╔══

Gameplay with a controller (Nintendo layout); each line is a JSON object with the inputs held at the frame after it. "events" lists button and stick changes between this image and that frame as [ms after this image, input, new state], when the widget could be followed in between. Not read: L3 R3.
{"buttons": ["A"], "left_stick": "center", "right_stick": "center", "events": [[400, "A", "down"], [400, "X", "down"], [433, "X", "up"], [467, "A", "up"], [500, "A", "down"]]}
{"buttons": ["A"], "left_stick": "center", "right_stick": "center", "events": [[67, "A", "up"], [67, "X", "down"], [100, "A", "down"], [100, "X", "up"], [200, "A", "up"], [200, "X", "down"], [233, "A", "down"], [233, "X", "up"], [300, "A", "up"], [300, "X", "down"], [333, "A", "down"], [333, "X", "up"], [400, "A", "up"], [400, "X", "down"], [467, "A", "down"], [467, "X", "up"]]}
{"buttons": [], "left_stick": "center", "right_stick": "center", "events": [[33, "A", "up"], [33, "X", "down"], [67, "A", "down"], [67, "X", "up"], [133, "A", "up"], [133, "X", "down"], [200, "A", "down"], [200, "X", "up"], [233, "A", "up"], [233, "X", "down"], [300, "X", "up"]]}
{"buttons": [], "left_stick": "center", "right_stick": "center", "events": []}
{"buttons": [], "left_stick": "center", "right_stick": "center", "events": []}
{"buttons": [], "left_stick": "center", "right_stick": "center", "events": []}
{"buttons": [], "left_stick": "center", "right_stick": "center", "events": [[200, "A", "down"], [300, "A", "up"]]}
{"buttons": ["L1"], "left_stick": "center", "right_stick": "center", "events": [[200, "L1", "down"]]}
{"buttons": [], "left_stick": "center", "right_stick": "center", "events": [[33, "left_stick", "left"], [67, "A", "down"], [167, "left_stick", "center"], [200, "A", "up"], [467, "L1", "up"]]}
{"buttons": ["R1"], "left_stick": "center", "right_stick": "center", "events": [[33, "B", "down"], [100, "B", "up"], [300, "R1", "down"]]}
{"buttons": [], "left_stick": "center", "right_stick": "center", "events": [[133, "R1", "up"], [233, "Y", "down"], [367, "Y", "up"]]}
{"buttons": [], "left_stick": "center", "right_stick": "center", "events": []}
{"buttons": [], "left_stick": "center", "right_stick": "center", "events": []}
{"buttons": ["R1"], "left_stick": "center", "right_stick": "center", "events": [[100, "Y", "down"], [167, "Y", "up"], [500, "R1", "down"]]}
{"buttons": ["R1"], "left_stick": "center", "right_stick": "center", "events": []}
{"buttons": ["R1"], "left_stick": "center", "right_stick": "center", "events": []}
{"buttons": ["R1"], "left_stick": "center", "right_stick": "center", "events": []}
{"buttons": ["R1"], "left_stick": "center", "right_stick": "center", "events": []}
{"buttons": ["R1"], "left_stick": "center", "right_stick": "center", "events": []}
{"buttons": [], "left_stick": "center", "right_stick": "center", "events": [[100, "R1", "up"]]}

╚══

• [TASK]: The answer is the full data, repeated exactly as shown.

• [WORKED SOLUTION]:
Gameplay with a controller (Nintendo layout); each line is a JSON object with the inputs held at the frame after it. "events" lists button and stick changes between this image and that frame as [ms after this image, input, new state], when the widget could be followed in between. Not read: L3 R3.
{"buttons": ["A"], "left_stick": "center", "right_stick": "center", "events": [[400, "A", "down"], [400, "X", "down"], [433, "X", "up"], [467, "A", "up"], [500, "A", "down"]]}
{"buttons": ["A"], "left_stick": "center", "right_stick": "center", "events": [[67, "A", "up"], [67, "X", "down"], [100, "A", "down"], [100, "X", "up"], [200, "A", "up"], [200, "X", "down"], [233, "A", "down"], [233, "X", "up"], [300, "A", "up"], [300, "X", "down"], [333, "A", "down"], [333, "X", "up"], [400, "A", "up"], [400, "X", "down"], [467, "A", "down"], [467, "X", "up"]]}
{"buttons": [], "left_stick": "center", "right_stick": "center", "events": [[33, "A", "up"], [33, "X", "down"], [67, "A", "down"], [67, "X", "up"], [133, "A", "up"], [133, "X", "down"], [200, "A", "down"], [200, "X", "up"], [233, "A", "up"], [233, "X", "down"], [300, "X", "up"]]}
{"buttons": [], "left_stick": "center", "right_stick": "center", "events": []}
{"buttons": [], "left_stick": "center", "right_stick": "center", "events": []}
{"buttons": [], "left_stick": "center", "right_stick": "center", "events": []}
{"buttons": [], "left_stick": "center", "right_stick": "center", "events": [[200, "A", "down"], [300, "A", "up"]]}
{"buttons": ["L1"], "left_stick": "center", "right_stick": "center", "events": [[200, "L1", "down"]]}
{"buttons": [], "left_stick": "center", "right_stick": "center", "events": [[33, "left_stick", "left"], [67, "A", "down"], [167, "left_stick", "center"], [200, "A", "up"], [467, "L1", "up"]]}
{"buttons": ["R1"], "left_stick": "center", "right_stick": "center", "events": [[33, "B", "down"], [100, "B", "up"], [300, "R1", "down"]]}
{"buttons": [], "left_stick": "center", "right_stick": "center", "events": [[133, "R1", "up"], [233, "Y", "down"], [367, "Y", "up"]]}
{"buttons": [], "left_stick": "center", "right_stick": "center", "events": []}
{"buttons": [], "left_stick": "center", "right_stick": "center", "events": []}
{"buttons": ["R1"], "left_stick": "center", "right_stick": "center", "events": [[100, "Y", "down"], [167, "Y", "up"], [500, "R1", "down"]]}
{"buttons": ["R1"], "left_stick": "center", "right_stick": "center", "events": []}
{"buttons": ["R1"], "left_stick": "center", "right_stick": "center", "events": []}
{"buttons": ["R1"], "left_stick": "center", "right_stick": "center", "events": []}
{"buttons": ["R1"], "left_stick": "center", "right_stick": "center", "events": []}
{"buttons": ["R1"], "left_stick": "center", "right_stick": "center", "events": []}
{"buttons": [], "left_stick": "center", "right_stick": "center", "events": [[100, "R1", "up"]]}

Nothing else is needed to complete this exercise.